A motion to reconsider a vote that had failed to overturn ASUC President Will Smelko's veto went nowhere April 21, as U.C. Berkeley student senators failed to reach a consensus after more than five hours of discussion, the Daily Californian student newspaper reported.
Link
Background
A divest from Israel resolution passed last month by the U.C. Berkeley student senate. On March 24, Associated Students of the University of California president Will Smelko vetoed the measure urging U.C. Berkeley and the U.C. Board of Regents to divest from two U.S. companies supplying war materials to Israel. Last week, the Cal Berkeley student senate, after an initial 12-7-1 vote to uphold ASUC President Smelko's veto, the senate tabled the bill to this week. Last night, the Senate failed to override the veto, which means the bill has effectively been killed.
For more background, see my previous diary here.
Jibber Jabber
For the moment, the bill is dead. However, as for the motion to revisit the veto vote, no vote was never taken. Though it appears that vote could still be reconsidered, it seems that an easier course for those in favor of the Bill would be to simply redraw and resubmit a new bill.

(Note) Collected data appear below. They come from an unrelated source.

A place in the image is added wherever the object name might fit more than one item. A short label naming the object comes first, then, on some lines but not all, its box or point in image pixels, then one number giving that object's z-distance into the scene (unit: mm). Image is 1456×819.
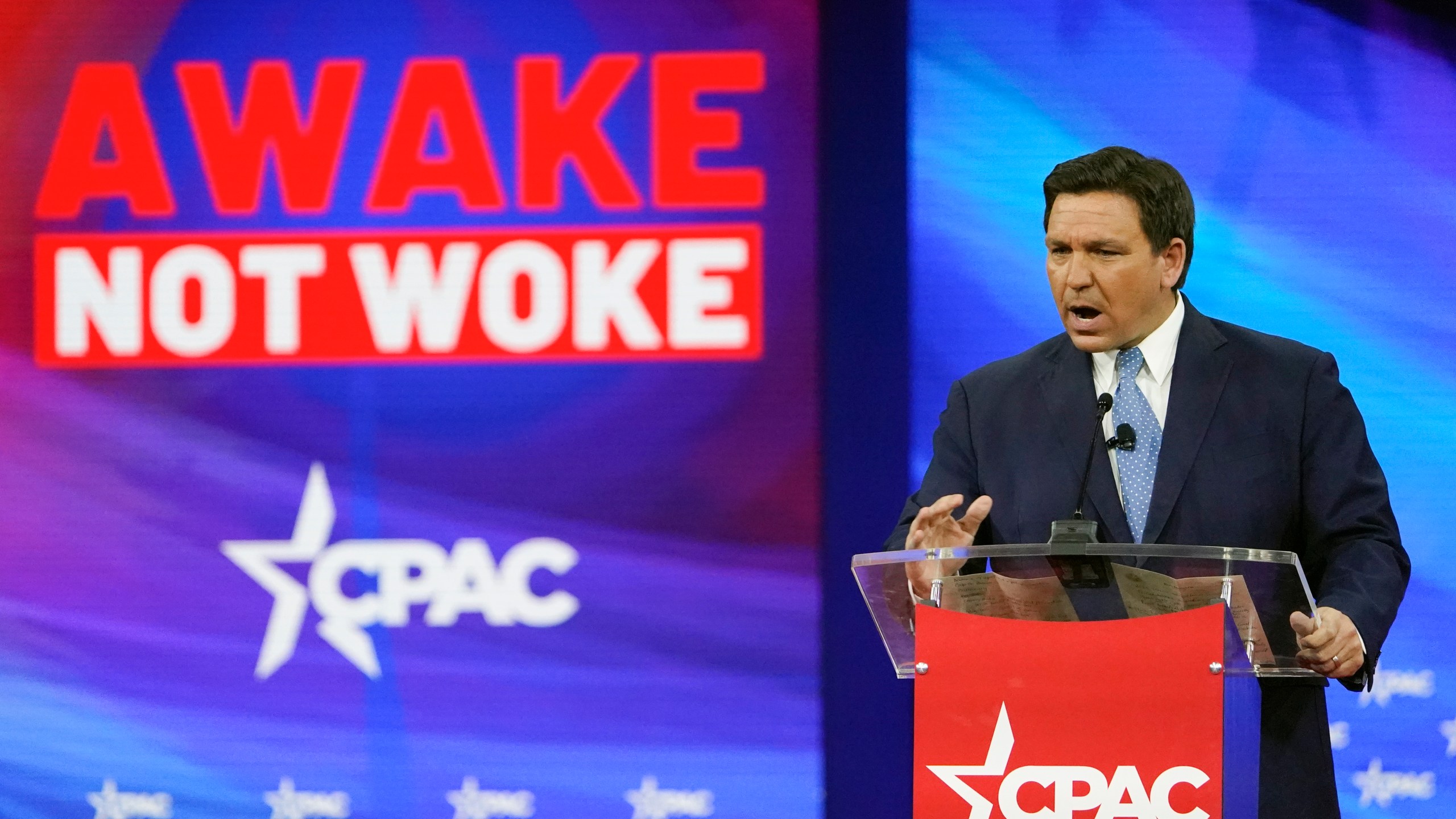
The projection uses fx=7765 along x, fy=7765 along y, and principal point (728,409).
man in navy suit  8029
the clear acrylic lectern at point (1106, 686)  7687
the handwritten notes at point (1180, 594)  7722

Time will tell.
Editorial
Again, for the moment, even the widely Left UC Berkeley community refuses to analogize Israel to Apartheid, some on the Pro-Palestine side do. FYI, the Bill is titled "A Bill In Support of UC DIVESTMENT FROM WAR CRIMES", and you can read it here.
The Bill is one-sided. It is part of a deliberate attempt by the Pro-Palestinian Left to analogize Israel with South Africa, and thereby shift the paradigm in this country to from the current pro-Israel one to one anti-Israeli. Three things about that:
- The I/P conflict is fundamentally between two peoples who claim the same land. Any settlement to this conflict rests on a mutual recognition that both sides have claims, that there is and will be a Jewish state and that there will be a Palestinian state. All else is commentary.
- In this way, the Pro-Palestinian Left's attempt to resurrect the Zionism-is-Racism line of argument is counter-productive and ultimately foolish. This rejection of Jewish claims to the land has gotten them nowhere, and will only bring more of the same.
- In the past fifteen years, the violent fissure between Fatah and the Hamas is the most salient development of the I/P conflict. The split has retarded prospects of any settlement and until the rise of Hamas is taken into account, prospects for peace are minimal to non-existent.
The Pro-Palestinian Left's silence on the rise of Hamas and the political split in Palestine amongst the Palestinians is both significant and telling. Significant because until Hamas is de-radicalized, nothing can be accomplished. Telling because it is the primary reason behind the Left's retreat further into fanciful ideology like the Binational state. Palestinians are more divided now than even all the divisions rampant in the PLO.
That is the reality that they simply have proven incapable of struggling with. When reality clashes with ideology, ideology will always win. Hence, divestment.